Most people think of Spain when they think jamón. Admittedly it is a country that can boast a museum devoted to the the glory of dry-cured ham. But, Portugal can lay claim to porky genius as well.
My first meal in Lisbon was at a unassuming taberna called Zé dos Cornos, where I was greeted with a wide variety of gorgeous pig parts in the form of a dish called Espetada de Porco Preto -- skewers of black pork tenderloin alternating with peppers and thin slices of blood sausage and chorizo.
What is "black pork," you ask? Black pig is a breed native to the Iberian peninsula, raised in the Alentejo region of Portugal, famous for its vineyards, cork and acorn trees, and its incredible pork.
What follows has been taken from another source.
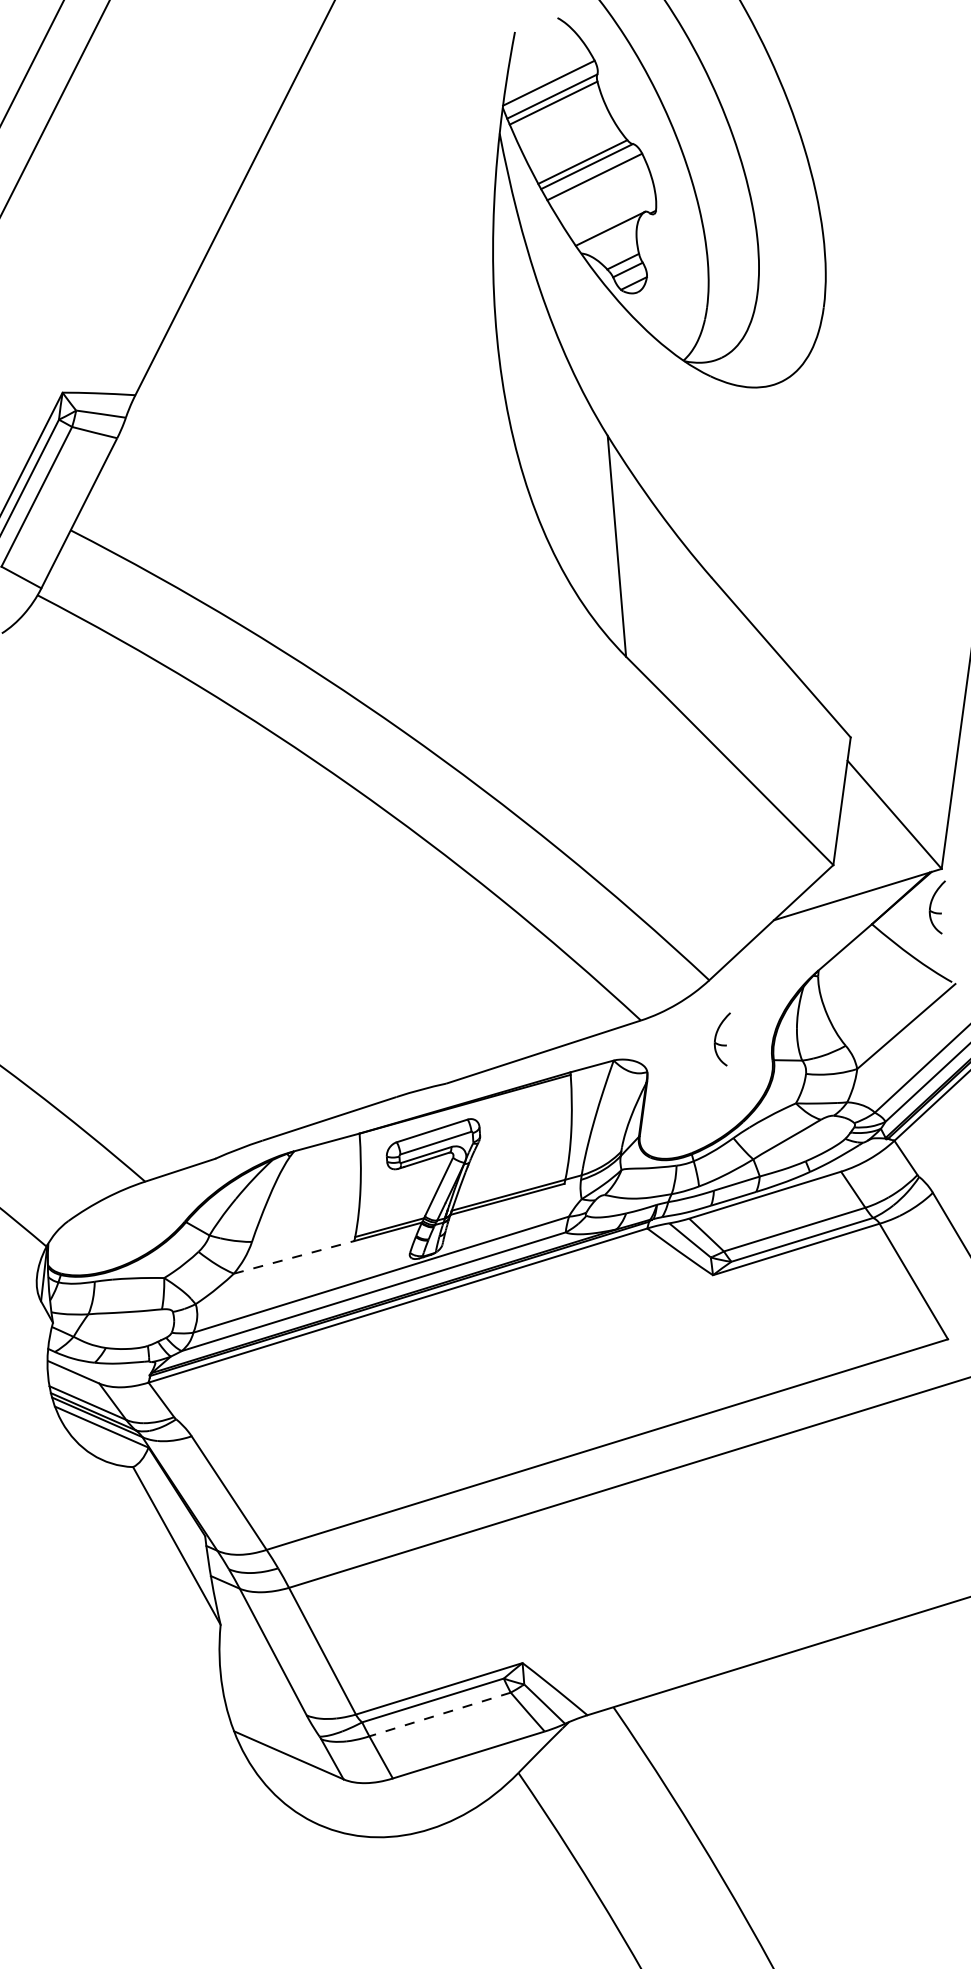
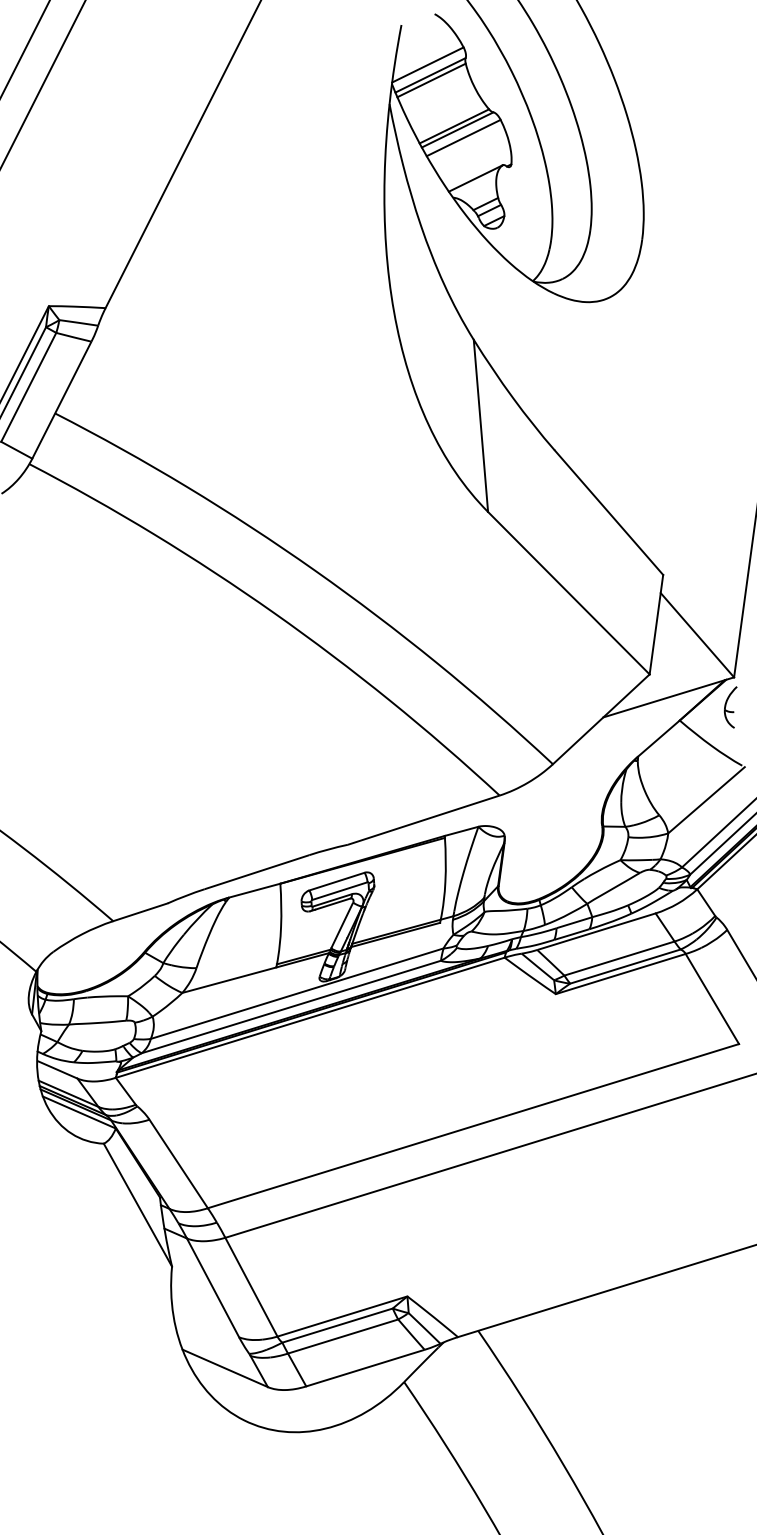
part: (721, 1039) -> (562, 810), removed
line: (294, 1257) -> (229, 980), dashed -> solid
line: (440, 1714) -> (343, 1336), dashed -> solid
And, when you let pigs eat those acorns in Alentejo?

You get dry-cured hams that are marbled, with a sublime melt-in-your-mouth texture. Called pata negra de bellota, it is pure piggy bliss. I couldn't help but buy one too many paper-thin slices at Manteigaria Silva, while similarly indulging in the purchase of dried-cured sausages such as linguiças and salpicões.
Unsurprisingly, all of this pork goodness didn't last too long in my apartment over the course of two weeks, so more pork had to be had off-premises...

This platter of pork goodness was enjoyed at Taberna da Baixa, another unassuming spot in Lisbon that knows its way around a pig.
So, am I Team Portugal or Team Spain when it comes to the pork crown?
I'm going to withhold judgement here. This is a longstanding rivalry. The only Portugal vs. Spain rivalry that is more contentious is over fútbol -- and, I will leave that to the FIFA referees.